Officially-gazetted protected areas are thought to harbour sizeable numbers of bonobos; however, the threats cited above put all populations at risk, irrespective of the conservation status of the area. This is due to negligible law enforcement and corruption, exacerbated by persistent political and economic instability.
Bonobo experts have drawn up several strategies for the protection of bonobo populations through a number of meetings and workshops, and an IUCN action plan was published in 2012. This was developed by 33 organizations and government departments, and identified the following key strategic areas to guide future interventions: strengthening institutional capacity for law enforcement and sustainable management of forest biodiversity (protected areas and buffer zone management, forest management and land-use planning); consultation and collaboration with local actors; awareness building and lobbying; research and monitoring; and sustainable funding (IUCN & ICCN 2012). The action plan outlines specific actions with roles and responsibilities, timelines and costs, as well as built-in mechanisms for follow-up monitoring and evaluation, and funding. It provides a clear investment plan for researchers, conservationists and donors, and will assist habitat country governments in developing strategies for the conservation of bonobos.
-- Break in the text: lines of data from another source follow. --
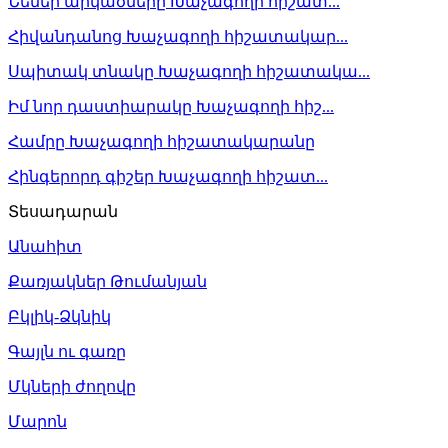
Նենեի արկածները Խաչագողի հիշատ...
Հիվանդանոց Խաչագողի հիշատակար...
Սպիտակ տնակը Խաչագողի հիշատակա...
Իմ նոր դաստիարակը Խաչագողի հիշ...
Համրը Խաչագողի հիշատակարանը
Հինգերորդ գիշեր Խաչագողի հիշատ...
Տեսադարան
Անահիտ
Քառյակներ Թումանյան
Բկլիկ-Ձկնիկ
Գայլն ու գառը
Մկների ժողովը
Մարոն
If fully implemented, it will go a long way to supporting the maintenance of viable bonobo populations.
References
Fruth, B., Hickey, J.R., André, C., Furuichi, T., Hart, J., Hart, T., Kuehl, H., Maisels, F., Nackoney, J., Reinartz, G., Sop, T., Thompson, J. & Williamson, E.A. (2016). Pan paniscus. The IUCN Red List of Threatened Species 2016: e.T15932A17964305.
IUCN & ICCN (2012). Bonobo (Pan paniscus): Conservation Strategy 2012–2022. IUCN SSC Primate Specialist Group & Institut Congolais pour la Conservation de la Nature, Gland, Switzerland.
Lacambra, C., Thompson, J., Furuichi, T., Vervaecke, H. & Stevens, J. (2005). Bonobo (Pan paniscus). In: World Atlas of Great Apes and their Conservation. J. Caldecott & L. Miles (eds.). University of California Press, California/UNEP World Conservation Monitoring Centre, pp. 83–96.
Reinartz, G.E., Ingmanson, E.J. & Vervaecke, H. (2013). Pan paniscus (gracile chimpanzee (bonobo, pygmy chimpanzee). In: The Mammals of Africa. Volume II: Primates. T.M. Butynski, J. Kingdon & J. Kalina (eds.). Bloomsbury Publishing, London, UK, pp. 64–69.